So, I just finished taking an online class in Curanderismo, traditional Mexican folk healing based on working with the spirit, through the University of New Mexico (via Coursera). As I watched the videos for this class, I found myself thinking that these videos would drive the typical skeptic crazy, because on the physical level, it doesn’t look as though anything is being done. Things like prayer, chanting or singing, smudging, rubbing an egg on a person, circling the person to be healed–how can these actions affect healing on the physical plane?
I just want to point out the logical flaw in this type of skepticism. If you believe that there is no spiritual level to existence, and that there is only the physical, then you actually have a logical problem embedded in your resistance to the very idea of faith healing. That problem is this: if there is only the physical, then actions such as prayer MUST be acting only within the physical plane, because what else is there? According to the skeptic, if we feel spiritually uplifted by such practices, our feelings are only going on inside us–there’s no physical basis for those feelings. But that is where skeptics introduce a flaw into their own logic. Because according to them, there is no such thing as anything but the physical world. If there is nothing other than the physical, then the physical plane is where all these actions occur–including our own feelings that we might describe as spiritual. If that is the case, then even our spiritual feelings have a biochemical basis. But if spiritual feelings are biochemical in nature, then they can’t help but affect us physically. If that is the case, spiritual work could obviously affect physical health very profoundly.
Do you see my point?
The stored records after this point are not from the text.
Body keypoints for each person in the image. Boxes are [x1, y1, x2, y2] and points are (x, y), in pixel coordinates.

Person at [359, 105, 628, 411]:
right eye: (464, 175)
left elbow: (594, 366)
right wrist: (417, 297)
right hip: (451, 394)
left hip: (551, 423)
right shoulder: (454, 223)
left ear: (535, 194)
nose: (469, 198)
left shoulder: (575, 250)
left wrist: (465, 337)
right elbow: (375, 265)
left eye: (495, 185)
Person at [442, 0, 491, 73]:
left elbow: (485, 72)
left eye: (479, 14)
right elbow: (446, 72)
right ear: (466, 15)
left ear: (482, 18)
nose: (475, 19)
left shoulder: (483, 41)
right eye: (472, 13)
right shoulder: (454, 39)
The skeptic, by “proving” that spiritual techniques cannot have any effect in the “real,” physical world, has actually proved the opposite.
We know that that which affects the brain affects the whole body. The brain’s response to emotions can involve a change in the levels of neurotransmitters. Parts of the brain release hormones in response to changes in emotional status. The release of adrenaline and cortisol in response to stress, for example, is well documented, as is the release of oxytocin, which is often called the “cuddle hormone,” in response to kind, gentle human touch.
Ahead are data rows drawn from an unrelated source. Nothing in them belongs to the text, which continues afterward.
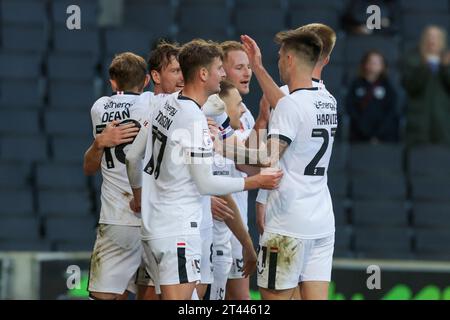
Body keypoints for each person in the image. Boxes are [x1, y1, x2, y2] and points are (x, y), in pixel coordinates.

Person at [125, 39, 283, 300]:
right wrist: (255, 183)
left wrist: (140, 195)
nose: (223, 74)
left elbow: (132, 157)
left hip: (153, 228)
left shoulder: (164, 103)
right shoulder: (194, 120)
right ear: (202, 74)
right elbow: (206, 185)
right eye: (220, 68)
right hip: (178, 229)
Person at [239, 29, 337, 300]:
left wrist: (218, 147)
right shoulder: (328, 101)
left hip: (287, 225)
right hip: (321, 223)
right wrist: (257, 68)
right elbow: (291, 107)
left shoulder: (290, 106)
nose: (279, 61)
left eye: (281, 56)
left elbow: (266, 158)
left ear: (290, 60)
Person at [83, 52, 150, 300]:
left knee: (105, 295)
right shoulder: (151, 104)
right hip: (150, 216)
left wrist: (99, 142)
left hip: (115, 217)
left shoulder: (98, 107)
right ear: (146, 81)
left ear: (112, 82)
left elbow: (89, 168)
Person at [134, 41, 183, 300]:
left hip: (153, 216)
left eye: (184, 70)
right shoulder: (157, 105)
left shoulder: (143, 104)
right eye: (175, 71)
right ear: (155, 75)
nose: (182, 77)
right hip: (162, 216)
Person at [402, 25, 450, 147]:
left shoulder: (447, 60)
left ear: (442, 40)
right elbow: (410, 86)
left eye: (436, 37)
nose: (432, 40)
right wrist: (425, 66)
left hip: (443, 122)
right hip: (418, 121)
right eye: (429, 36)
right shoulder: (412, 58)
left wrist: (445, 67)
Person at [346, 50, 399, 143]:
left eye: (377, 62)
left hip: (383, 136)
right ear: (365, 64)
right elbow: (351, 108)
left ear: (383, 66)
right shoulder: (356, 85)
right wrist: (364, 130)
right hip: (359, 134)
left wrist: (379, 133)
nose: (373, 65)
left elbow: (391, 111)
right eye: (371, 62)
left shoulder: (388, 87)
We also know that the placebo effect–literally, healing that takes place because we have FAITH that it will–is real. Scientists have studied it extensively. We also know that people who respond well to placebos tend to respond well to prescription drugs, while people who do not respond well to placebos are more likely to be “treatment resistant” and not to be helped by drugs as much as would otherwise be expected. This strongly suggests to me that the spirit–even if you don’t believe it exists apart from the physical world–actually plays a strong role in healing.
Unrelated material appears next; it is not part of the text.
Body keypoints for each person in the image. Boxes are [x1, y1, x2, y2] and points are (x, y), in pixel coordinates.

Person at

Faith healing skeptics, I believe that you are hoisting yourselves on your own petards.
As a final note: please don’t misunderstand me. I’m not saying that we don’t need medical doctors. What I am saying is that spiritual healing CAN be a useful part of our health care, just as lifestyle changes such as eating nourishing food, getting enough exercise and fresh air, and spending some time every day out in the sun can also help us to improve our health.